Work to be completed:
Extract from the entries below, exactly as given, only the lines from the line containing "Document page, 1241x1754 pixels." to the line containing "Page size: 1241x1754.", both lines included.

Data for this task:
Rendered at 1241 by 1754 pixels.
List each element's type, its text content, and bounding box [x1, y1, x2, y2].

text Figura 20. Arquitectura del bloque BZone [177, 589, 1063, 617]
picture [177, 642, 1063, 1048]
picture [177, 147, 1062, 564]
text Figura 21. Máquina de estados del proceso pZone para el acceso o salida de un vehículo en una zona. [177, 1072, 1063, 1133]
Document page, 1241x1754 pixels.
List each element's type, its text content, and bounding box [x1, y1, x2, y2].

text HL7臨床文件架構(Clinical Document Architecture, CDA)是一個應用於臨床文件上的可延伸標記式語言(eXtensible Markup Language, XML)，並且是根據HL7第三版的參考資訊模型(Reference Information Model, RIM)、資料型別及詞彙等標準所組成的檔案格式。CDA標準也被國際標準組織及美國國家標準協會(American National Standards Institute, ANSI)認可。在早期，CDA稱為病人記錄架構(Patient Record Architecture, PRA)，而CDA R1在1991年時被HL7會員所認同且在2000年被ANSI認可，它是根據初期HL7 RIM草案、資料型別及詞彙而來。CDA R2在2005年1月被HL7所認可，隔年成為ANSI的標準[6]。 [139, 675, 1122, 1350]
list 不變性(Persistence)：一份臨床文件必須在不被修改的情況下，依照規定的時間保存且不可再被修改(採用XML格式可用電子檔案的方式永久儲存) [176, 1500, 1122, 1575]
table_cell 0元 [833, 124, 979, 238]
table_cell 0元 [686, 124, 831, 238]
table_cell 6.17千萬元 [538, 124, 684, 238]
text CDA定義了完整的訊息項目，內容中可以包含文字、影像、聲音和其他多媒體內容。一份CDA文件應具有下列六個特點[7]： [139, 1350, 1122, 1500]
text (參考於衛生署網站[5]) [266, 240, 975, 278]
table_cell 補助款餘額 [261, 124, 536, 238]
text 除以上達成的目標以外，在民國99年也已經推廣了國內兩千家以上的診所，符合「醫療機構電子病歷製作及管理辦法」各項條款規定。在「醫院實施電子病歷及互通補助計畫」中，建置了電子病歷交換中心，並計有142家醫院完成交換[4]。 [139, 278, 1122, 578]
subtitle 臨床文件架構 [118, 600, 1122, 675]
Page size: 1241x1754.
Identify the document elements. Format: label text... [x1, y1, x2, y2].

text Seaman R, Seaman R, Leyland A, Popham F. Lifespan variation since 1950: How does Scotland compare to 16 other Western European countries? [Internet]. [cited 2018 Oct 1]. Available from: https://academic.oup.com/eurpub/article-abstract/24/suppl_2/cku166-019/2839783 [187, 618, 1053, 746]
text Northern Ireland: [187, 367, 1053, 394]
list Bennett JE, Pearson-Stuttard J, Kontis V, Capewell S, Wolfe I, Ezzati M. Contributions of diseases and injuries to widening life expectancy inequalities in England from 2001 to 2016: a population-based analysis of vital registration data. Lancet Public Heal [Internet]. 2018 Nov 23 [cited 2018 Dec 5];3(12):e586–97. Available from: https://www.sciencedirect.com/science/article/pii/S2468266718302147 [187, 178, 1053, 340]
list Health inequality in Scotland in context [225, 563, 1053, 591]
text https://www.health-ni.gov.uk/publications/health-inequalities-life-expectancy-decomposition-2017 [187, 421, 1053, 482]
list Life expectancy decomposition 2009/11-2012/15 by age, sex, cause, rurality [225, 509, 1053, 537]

Output of the task:
Document page, 1241x1754 pixels.
List each element's type, its text content, and bounding box [x1, y1, x2, y2].

text HL7臨床文件架構(Clinical Document Architecture, CDA)是一個應用於臨床文件上的可延伸標記式語言(eXtensible Markup Language, XML)，並且是根據HL7第三版的參考資訊模型(Reference Information Model, RIM)、資料型別及詞彙等標準所組成的檔案格式。CDA標準也被國際標準組織及美國國家標準協會(American National Standards Institute, ANSI)認可。在早期，CDA稱為病人記錄架構(Patient Record Architecture, PRA)，而CDA R1在1991年時被HL7會員所認同且在2000年被ANSI認可，它是根據初期HL7 RIM草案、資料型別及詞彙而來。CDA R2在2005年1月被HL7所認可，隔年成為ANSI的標準[6]。 [139, 675, 1122, 1350]
list 不變性(Persistence)：一份臨床文件必須在不被修改的情況下，依照規定的時間保存且不可再被修改(採用XML格式可用電子檔案的方式永久儲存) [176, 1500, 1122, 1575]
table_cell 0元 [833, 124, 979, 238]
table_cell 0元 [686, 124, 831, 238]
table_cell 6.17千萬元 [538, 124, 684, 238]
text CDA定義了完整的訊息項目，內容中可以包含文字、影像、聲音和其他多媒體內容。一份CDA文件應具有下列六個特點[7]： [139, 1350, 1122, 1500]
text (參考於衛生署網站[5]) [266, 240, 975, 278]
table_cell 補助款餘額 [261, 124, 536, 238]
text 除以上達成的目標以外，在民國99年也已經推廣了國內兩千家以上的診所，符合「醫療機構電子病歷製作及管理辦法」各項條款規定。在「醫院實施電子病歷及互通補助計畫」中，建置了電子病歷交換中心，並計有142家醫院完成交換[4]。 [139, 278, 1122, 578]
subtitle 臨床文件架構 [118, 600, 1122, 675]
Page size: 1241x1754.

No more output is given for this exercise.